You get the picture. Kelsey-Lee Barber is never out of a competition until the final throws have been done. It’s a good reputation to carry, keeping your rivals under pressure with what you might do even if you haven’t actually done it yet.
So it is a supreme irony then, that in the final phase of the seasons – Diamond League meetings in Monaco and Brussels and the final in Zurich, Kara Winger has come from out of the pack, if not quite the clouds, to upstage Barber. Normal service seemed to have been resumed when Barber won in Monaco where Winger was no better than fourth. But in Brussels, Winger reversed the relativities with a US record and world-leading 68.11, a personal best some 12 years after her previous PB. This time it was Barber in fourth.
Winger wasn’t finished yet. She followed her Brussels performance up with another stunner at the Zurich Weltklasse Diamond League final. This time the 36-year-old American’s winner was a more modest 64.98, but that still saw her comfortably clear of Barber’s 63.72 in second place.
Assuming Barber and Winger are going to be one and two in the rankings – which may or may not be a reasonable assumption – which of them ranks higher. They’re 2-2 head-to-head and one and two on the year’s performance list. Barber’s world championships victory is a higher achievement than Winger’s DL final triumph, but the other finished second on both occasions. Winger has the edge on distances thrown.

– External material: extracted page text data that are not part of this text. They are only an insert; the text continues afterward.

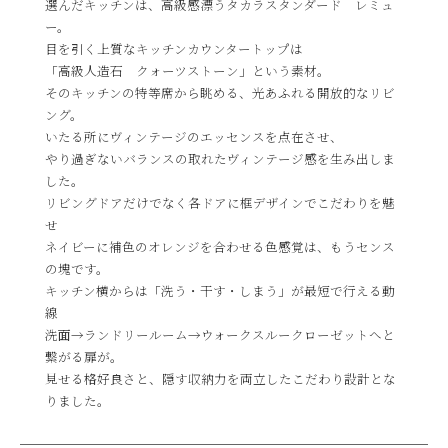
選んだキッチンは、高級感漂うタカラスタンダード レミュ
ー。
目を引く上質なキッチンカウンタートップは
「高級人造石 クォーツストーン」という素材。
そのキッチンの特等席から眺める、光あふれる開放的なリビ
ング。
いたる所にヴィンテージのエッセンスを点在させ、
やり過ぎないバランスの取れたヴィンテージ感を生み出しま
した。
リビングドアだけでなく各ドアに框デザインでこだわりを魅
せ
ネイビーに補色のオレンジを合わせる色感覚は、もうセンス
の塊です。
キッチン横からは「洗う・干す・しまう」が最短で行える動
線
洗面→ランドリールーム→ウォークスルークローゼットへと
繋がる扉が。
見せる格好良さと、隠す収納力を両立したこだわり設計とな
りました。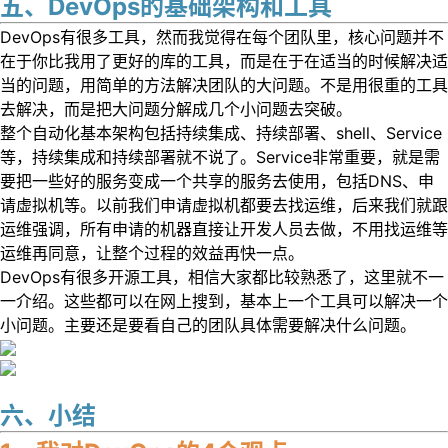
五、DevOps的基础架构和工具
DevOps有很多工具，然而我觉得在每个团队里，核心问题并不
在于你比我用了更好的库的工具，而是在于在适当的时候解决适
当的问题，用简单的方法解决团队的大问题。不是用很重的工具
去解决，而是把大问题分解成几个小问题去突破。
整个自动化基本架构包括持续集成、持续部署、shell、Service
等，持续集成和持续部署就不说了。Service非常重要，就是需
要把一些好的服务变成一个共享的服务去使用，包括DNS、申
请虚拟机等。以前我们申请虚拟机都要去找运维，后来我们就跟
运维强调，所有申请的机器直接让开发人员去做，不用找运维等
运维再同意，让整个过程的效益再快一点。
DevOps有很多开源工具，相信大家都比较熟悉了，这里就不一
一介绍。这些都可以在网上搜到，基本上一个工具可以解决一个
小问题。主要还是要看自己的团队具体需要解决什么问题。
六、小结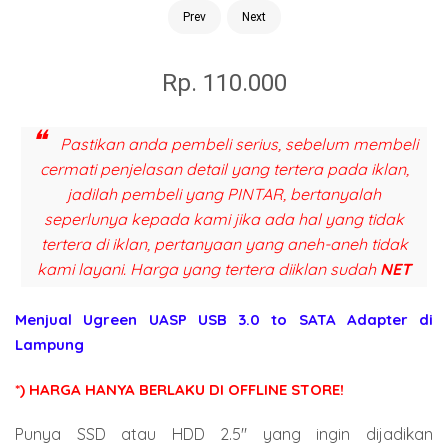
Prev
Next
Rp. 110.000
Pastikan anda pembeli serius, sebelum membeli
cermati penjelasan detail yang tertera pada iklan,
jadilah pembeli yang PINTAR, bertanyalah
seperlunya kepada kami jika ada hal yang tidak
tertera di iklan, pertanyaan yang aneh-aneh tidak
kami layani. Harga yang tertera diiklan sudah
NET
Menjual
Ugreen UASP USB 3.0 to SATA Adapter
di
Lampung
*) HARGA HANYA BERLAKU DI OFFLINE STORE!
Punya SSD atau HDD 2.5" yang ingin dijadikan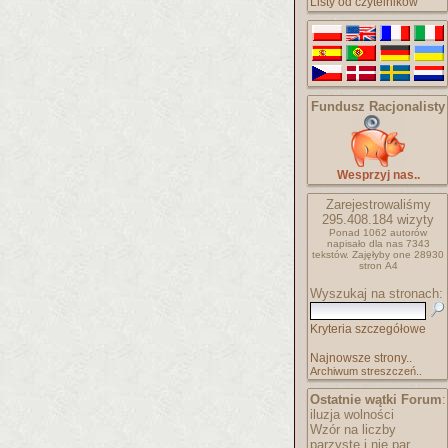
Listy od czytelników
Fundusz Racjonalisty
Wesprzyj nas..
Zarejestrowaliśmy
295.408.184
wizyty
Ponad 1062 autorów
napisało
dla nas 7343
tekstów.
Zajęłyby one 28930
stron A4
Wyszukaj na stronach:
Kryteria szczegółowe
Najnowsze strony..
Archiwum streszczeń..
Ostatnie wątki Forum
:
iluzja wolności
Wzór na liczby
parzyste i nie par..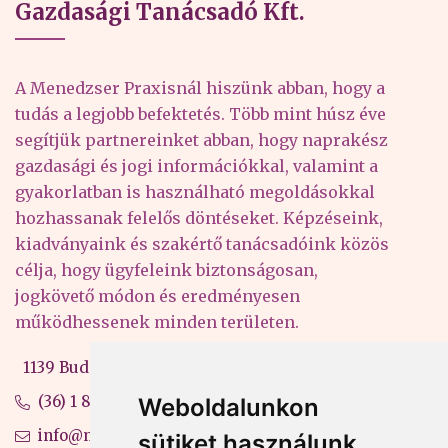
Gazdasági Tanácsadó Kft.
A Menedzser Praxisnál hiszünk abban, hogy a
tudás a legjobb befektetés. Több mint húsz éve
segítjük partnereinket abban, hogy naprakész
gazdasági és jogi információkkal, valamint a
gyakorlatban is használható megoldásokkal
hozhassanak felelős döntéseket. Képzéseink,
kiadványaink és szakértő tanácsadóink közös
célja, hogy ügyfeleink biztonságosan,
jogkövető módon és eredményesen
működhessenek minden területen.
1139 Budapest, Váci út 99-105. 4. em.
(36) 1 880 76 00
Weboldalunkon
info@mprx.hu
sütiket használunk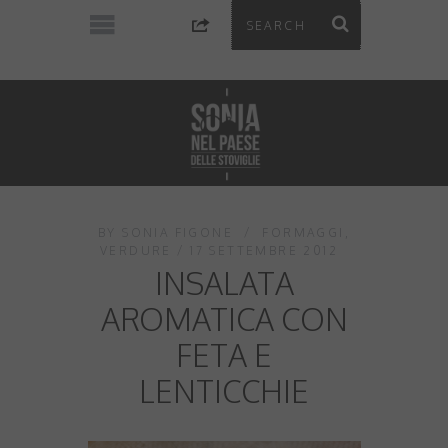
BY
SONIA FIGONE
FORMAGGI
,
VERDURE
17 SETTEMBRE 2012
INSALATA
AROMATICA CON
FETA E
LENTICCHIE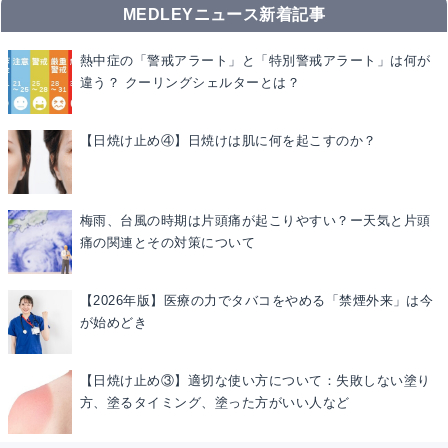
MEDLEYニュース新着記事
熱中症の「警戒アラート」と「特別警戒アラート」は何が
違う？ クーリングシェルターとは？
【日焼け止め④】日焼けは肌に何を起こすのか？
梅雨、台風の時期は片頭痛が起こりやすい？ー天気と片頭
痛の関連とその対策について
【2026年版】医療の力でタバコをやめる「禁煙外来」は今
が始めどき
【日焼け止め③】適切な使い方について：失敗しない塗り
方、塗るタイミング、塗った方がいい人など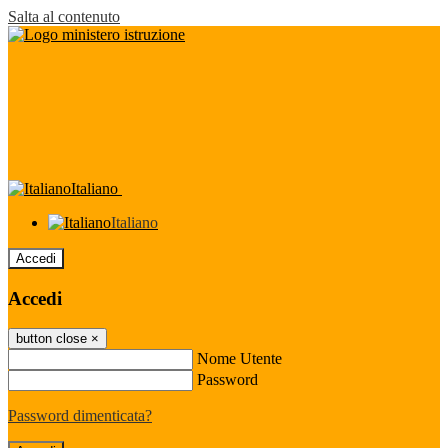
Salta al contenuto
Italiano
Italiano
Accedi
Accedi
button close
×
Nome Utente
Password
Password dimenticata?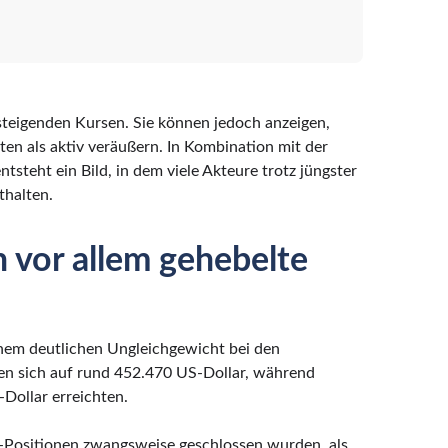
 steigenden Kursen. Sie können jedoch anzeigen,
ten als aktiv veräußern. In Kombination mit der
steht ein Bild, in dem viele Akteure trotz jüngster
thalten.
n vor allem gehebelte
nem deutlichen Ungleichgewicht bei den
en sich auf rund 452.470 US-Dollar, während
Dollar erreichten.
g-Positionen zwangsweise geschlossen wurden, als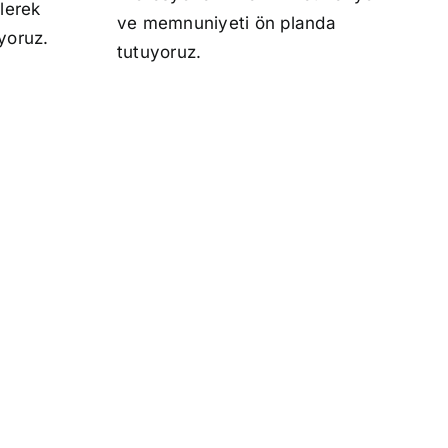
lerek
ve memnuniyeti ön planda
ıyoruz.
tutuyoruz.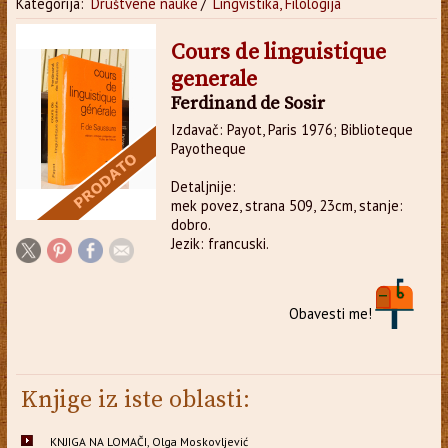
Kategorija:
Društvene nauke
/
Lingvistika, Filologija
Cours de linguistique
generale
Ferdinand de Sosir
Izdavač: Payot, Paris 1976; Biblioteque
Payotheque
Detaljnije:
mek povez, strana 509, 23cm, stanje:
dobro.
Jezik: francuski.
Obavesti me!
Knjige iz iste oblasti:
KNJIGA NA LOMAČI, Olga Moskovljević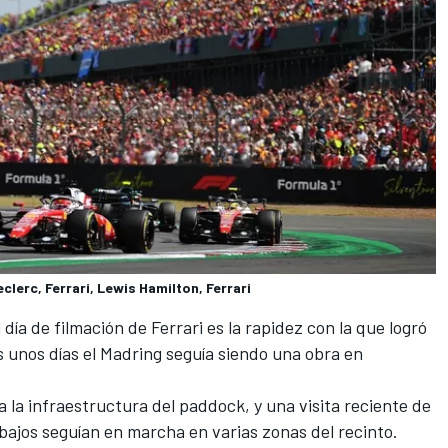
clerc, Ferrari, Lewis Hamilton, Ferrari
ía de filmación de Ferrari es la rapidez con la que logró
 unos días el Madring seguía siendo una obra en
 a la infraestructura del paddock, y una visita reciente de
bajos seguían en marcha en varias zonas del recinto.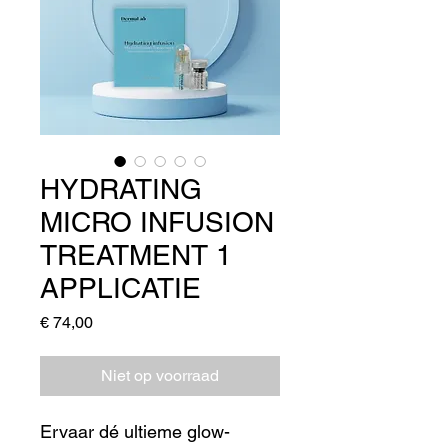
HYDRATING
MICRO INFUSION
TREATMENT 1
APPLICATIE
Prijs
€ 74,00
Niet op voorraad
Ervaar dé ultieme glow-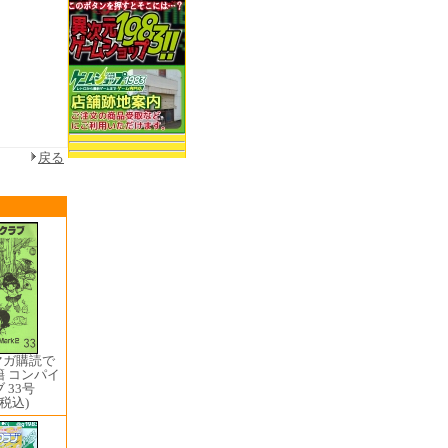
戻る
マガ購読で
籍 コンパイ
 33号
(税込)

In any case, Winger has nudged Barber out of the season-ending limelight. The gazumper had been gazumped. Having joined the exclusive club of Australian athletes to have won a gold medal at two world championships, I’ve no doubt Kelsey-Lee Barber is able to have a bit of a chuckle at the irony of it all.
Winger only cliched her place in the US team for Eugene with a last-round winning throw of 64.26 at the US championships a few weeks before the world championships. The top-three finish and an automatic qualifying standard meant she could not be left off the team. She is also 36 years old and a veteran of many US teams. She had also announced that this would be her last year of competition, but hers is not a cliché story of gutsy veteran makes good at last opportunity.
It does have elements of such, admittedly, but in her sixth world championships, along with four Olympic teams, Winger went through the first major championships nerves thing long ago. What she has battled, however, are a series of injuries – again, nothing new for a thrower – which plagued her, especially in Olympic years. Like Australia’s Louise Currey at the Sydney 2000 Olympics, Winger competed in London in 2012 with a torn ACL tendon in her left (blocking) knee. Four years later it was a rotator cuff injury which hampered her performance in Rio and then a second ACL tear last year before Tokyo. She threw with a brace on her knee throughout 2022.
But with three world championships finals, Winger has always been there or thereabouts in major competitions. At her first world championships in Berlin in 2009, Winger competed alongside Steffi Nerius of Germany who won the gold medal in front of her home crowd. Having grown up in Oregon, it became a goal for Winger in Eugene, she told Jon Mulkeen in a World Athletics feature.
“My inspiration for retirement at Hayward Field was Steffi Nerius of Germany winning . . . in front of a home crowd in Berlin the year she announced her retirement, so knowing I was going to have a home crowd, I thought, ‘What better way to go out than maybe grabbing a medal at my home field’.”
Which Winger did, a lifetime best in Brussels and a Diamond League final win adding cream and a cherry on top of the cake. Jon Mulkeen’s feature and another by Jeff Hollobaugh for Track & Field News are worth a read for fuller accounts on Kara Winger’s career and its fairy-tale finish.